To do |
**A)** Decide whether each statement below agrees with the battery text. Answer yes or no for each, and quote the deciding words from the text.
(i) The company stopped developing germanium-based batteries in 2020.
(ii) The company sent silicon sample batteries to manufacturers instead of germanium ones.
(iii) SCC55 lets lithium-silicon batteries charge from 10% to 80% in 10 minutes.
**B)** Answer these questions from the battery text:
(i) In what year did a peer-reviewed study say the company's stated battery capabilities had no basis in published literature?
(ii) Which company developed SCC55?
(iii) What kind of electrode do the battery cells have?
**C)** Reproduce the battery text word for word from "A 2019 peer-reviewed" to "of the market.".

A 2019 peer-reviewed study concluded that the company's stated battery capabilities have no basis in published, peer-reviewed literature, and listed its unreleased products. Science journalist John Timmer could not identify in 2021 any published research about the company's germanium battery technology.

=== Silicon batteries ===
The company started promoting its silicon-graphite-electrode batteries in 2019 and ceased development of its germanium-based batteries in 2020. The company sent germanium sample batteries to manufacturers in place of silicon sample batteries. The company's CEO said the germanium batteries were only developed as proof-of-concept, were only meant to be sold in small quantities, and that they were never released because they weren't sufficiently differentiated from the rest of the market.

Group14 Technologies has developed silicon nanoparticles called SCC55 which allow lithium-silicon batteries to charge from 10% to 80% state-of-charge in 10 minutes. StoreDot tested the material for use in their silicon batteries. The company was looking in 2023 for suppliers capable of manufacturing thousands of tonnes of this material, which is critical for their business. The battery cells have a sponge-like carbon electrode imbued with silicon nanoparticles that react with the lithium ions, keeping the silicon's expansion within the carbon "sponge".

Information provided |

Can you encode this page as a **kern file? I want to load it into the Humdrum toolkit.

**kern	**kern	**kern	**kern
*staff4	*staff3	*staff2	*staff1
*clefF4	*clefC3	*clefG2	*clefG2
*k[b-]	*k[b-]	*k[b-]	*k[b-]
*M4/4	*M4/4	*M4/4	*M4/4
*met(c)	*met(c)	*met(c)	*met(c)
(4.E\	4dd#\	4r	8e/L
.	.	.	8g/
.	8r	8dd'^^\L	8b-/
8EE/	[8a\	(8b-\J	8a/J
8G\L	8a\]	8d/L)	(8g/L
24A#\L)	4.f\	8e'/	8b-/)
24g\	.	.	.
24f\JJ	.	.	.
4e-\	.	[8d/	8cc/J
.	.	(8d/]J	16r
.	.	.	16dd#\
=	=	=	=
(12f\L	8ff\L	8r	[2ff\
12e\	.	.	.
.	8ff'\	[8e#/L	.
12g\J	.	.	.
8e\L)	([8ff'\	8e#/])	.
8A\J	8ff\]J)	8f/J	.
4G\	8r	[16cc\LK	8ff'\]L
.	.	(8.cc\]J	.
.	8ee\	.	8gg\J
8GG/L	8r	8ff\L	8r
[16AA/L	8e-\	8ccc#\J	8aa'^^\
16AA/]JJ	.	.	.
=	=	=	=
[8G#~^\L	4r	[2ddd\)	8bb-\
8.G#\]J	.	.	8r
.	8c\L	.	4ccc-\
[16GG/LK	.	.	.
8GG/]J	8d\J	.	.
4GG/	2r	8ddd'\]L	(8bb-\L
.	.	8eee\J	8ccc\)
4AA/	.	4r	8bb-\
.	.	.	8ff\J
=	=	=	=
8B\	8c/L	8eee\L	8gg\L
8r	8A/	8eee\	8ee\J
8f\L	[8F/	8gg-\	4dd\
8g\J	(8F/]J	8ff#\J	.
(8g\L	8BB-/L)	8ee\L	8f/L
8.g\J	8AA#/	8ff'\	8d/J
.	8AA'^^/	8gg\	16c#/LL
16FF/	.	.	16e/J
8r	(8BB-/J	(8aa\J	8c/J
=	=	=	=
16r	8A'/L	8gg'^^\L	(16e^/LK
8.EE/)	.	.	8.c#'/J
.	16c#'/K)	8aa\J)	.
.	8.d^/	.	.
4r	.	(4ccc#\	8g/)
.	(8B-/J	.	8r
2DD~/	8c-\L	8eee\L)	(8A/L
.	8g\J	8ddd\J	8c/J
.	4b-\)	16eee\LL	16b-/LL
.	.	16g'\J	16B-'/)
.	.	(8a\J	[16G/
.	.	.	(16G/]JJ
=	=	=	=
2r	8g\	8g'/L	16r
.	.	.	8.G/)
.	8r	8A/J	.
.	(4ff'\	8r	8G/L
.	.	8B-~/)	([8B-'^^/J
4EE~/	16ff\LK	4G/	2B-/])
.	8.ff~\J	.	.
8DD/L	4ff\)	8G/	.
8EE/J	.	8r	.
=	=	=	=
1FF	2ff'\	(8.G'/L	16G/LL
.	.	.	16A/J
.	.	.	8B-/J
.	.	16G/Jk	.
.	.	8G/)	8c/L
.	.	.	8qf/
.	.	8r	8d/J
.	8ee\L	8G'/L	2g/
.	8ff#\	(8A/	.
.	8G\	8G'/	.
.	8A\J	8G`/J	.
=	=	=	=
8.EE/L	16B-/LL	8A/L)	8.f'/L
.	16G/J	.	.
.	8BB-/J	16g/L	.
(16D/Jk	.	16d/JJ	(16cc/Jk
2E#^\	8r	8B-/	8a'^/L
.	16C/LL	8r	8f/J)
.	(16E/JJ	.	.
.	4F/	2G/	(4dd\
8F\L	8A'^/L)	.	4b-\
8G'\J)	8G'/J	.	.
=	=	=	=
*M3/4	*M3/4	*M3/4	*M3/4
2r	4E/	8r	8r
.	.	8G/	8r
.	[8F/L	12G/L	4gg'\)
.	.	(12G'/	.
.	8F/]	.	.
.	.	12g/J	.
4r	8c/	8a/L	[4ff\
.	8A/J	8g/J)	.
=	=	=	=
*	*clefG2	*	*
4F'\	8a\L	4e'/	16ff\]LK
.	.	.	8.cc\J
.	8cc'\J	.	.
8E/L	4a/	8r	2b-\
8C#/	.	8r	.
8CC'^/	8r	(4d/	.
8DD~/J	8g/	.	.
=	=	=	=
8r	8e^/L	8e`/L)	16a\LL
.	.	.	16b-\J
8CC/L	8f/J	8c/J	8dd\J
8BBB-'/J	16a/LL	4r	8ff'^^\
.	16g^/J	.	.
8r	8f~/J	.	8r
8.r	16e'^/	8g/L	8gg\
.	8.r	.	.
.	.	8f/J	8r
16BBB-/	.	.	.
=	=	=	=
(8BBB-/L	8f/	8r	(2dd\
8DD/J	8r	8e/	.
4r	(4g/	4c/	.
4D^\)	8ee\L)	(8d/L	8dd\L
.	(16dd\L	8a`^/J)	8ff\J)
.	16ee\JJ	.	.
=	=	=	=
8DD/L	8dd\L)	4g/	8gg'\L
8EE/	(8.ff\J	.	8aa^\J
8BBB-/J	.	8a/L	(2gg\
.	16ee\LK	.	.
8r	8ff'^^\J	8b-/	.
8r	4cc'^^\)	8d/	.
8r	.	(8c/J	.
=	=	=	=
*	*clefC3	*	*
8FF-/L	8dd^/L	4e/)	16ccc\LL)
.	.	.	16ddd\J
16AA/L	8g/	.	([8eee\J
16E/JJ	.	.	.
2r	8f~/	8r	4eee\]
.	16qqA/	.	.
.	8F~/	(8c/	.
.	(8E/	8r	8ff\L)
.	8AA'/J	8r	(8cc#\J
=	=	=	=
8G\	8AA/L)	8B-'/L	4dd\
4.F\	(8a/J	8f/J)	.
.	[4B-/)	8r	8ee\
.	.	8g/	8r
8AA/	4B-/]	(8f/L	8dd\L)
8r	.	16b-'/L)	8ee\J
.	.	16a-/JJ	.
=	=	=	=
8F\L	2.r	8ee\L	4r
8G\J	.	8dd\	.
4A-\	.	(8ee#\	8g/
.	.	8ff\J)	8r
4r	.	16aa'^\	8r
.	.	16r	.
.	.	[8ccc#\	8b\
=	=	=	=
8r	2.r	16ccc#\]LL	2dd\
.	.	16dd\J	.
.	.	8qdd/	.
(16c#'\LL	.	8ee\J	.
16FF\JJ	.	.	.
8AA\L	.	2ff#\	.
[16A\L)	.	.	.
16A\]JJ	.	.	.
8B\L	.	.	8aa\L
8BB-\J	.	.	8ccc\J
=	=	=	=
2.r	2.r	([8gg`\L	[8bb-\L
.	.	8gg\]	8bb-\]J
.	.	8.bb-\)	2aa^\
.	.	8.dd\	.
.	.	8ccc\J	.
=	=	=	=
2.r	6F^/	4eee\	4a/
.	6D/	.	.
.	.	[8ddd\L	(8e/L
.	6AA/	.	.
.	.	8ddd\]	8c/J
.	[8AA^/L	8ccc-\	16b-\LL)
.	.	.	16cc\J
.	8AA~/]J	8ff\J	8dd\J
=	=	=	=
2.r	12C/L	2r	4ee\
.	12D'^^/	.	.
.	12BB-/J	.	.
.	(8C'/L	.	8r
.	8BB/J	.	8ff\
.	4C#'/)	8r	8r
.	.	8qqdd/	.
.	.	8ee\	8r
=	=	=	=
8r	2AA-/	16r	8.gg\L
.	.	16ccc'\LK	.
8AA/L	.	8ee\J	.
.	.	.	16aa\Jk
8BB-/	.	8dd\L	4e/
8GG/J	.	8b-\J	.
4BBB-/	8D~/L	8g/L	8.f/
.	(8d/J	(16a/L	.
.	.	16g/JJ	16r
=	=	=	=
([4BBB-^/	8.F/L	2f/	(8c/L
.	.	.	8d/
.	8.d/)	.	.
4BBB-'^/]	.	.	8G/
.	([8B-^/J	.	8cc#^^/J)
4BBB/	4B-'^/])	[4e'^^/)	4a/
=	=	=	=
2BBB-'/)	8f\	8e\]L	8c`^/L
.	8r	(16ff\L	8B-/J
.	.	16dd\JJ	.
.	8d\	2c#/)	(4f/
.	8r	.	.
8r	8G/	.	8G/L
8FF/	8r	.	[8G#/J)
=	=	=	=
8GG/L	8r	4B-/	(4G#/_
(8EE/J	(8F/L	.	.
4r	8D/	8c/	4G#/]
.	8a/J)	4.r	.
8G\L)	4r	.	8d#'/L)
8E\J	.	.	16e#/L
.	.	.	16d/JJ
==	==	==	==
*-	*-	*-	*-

Outputs for the tasks |
**A)**
(i) Yes: "ceased development of its germanium-based batteries in 2020"
(ii) No: "The company sent germanium sample batteries to manufacturers in place of silicon sample batteries."
(iii) Yes: "allow lithium-silicon batteries to charge from 10% to 80% state-of-charge in 10 minutes"

**B)**
(i) 2019
(ii) Group14 Technologies
(iii) A sponge-like carbon electrode imbued with silicon nanoparticles

**C)**
A 2019 peer-reviewed study concluded that the company's stated battery capabilities have no basis in published, peer-reviewed literature, and listed its unreleased products. Science journalist John Timmer could not identify in 2021 any published research about the company's germanium battery technology.

=== Silicon batteries ===
The company started promoting its silicon-graphite-electrode batteries in 2019 and ceased development of its germanium-based batteries in 2020. The company sent germanium sample batteries to manufacturers in place of silicon sample batteries. The company's CEO said the germanium batteries were only developed as proof-of-concept, were only meant to be sold in small quantities, and that they were never released because they weren't sufficiently differentiated from the rest of the market.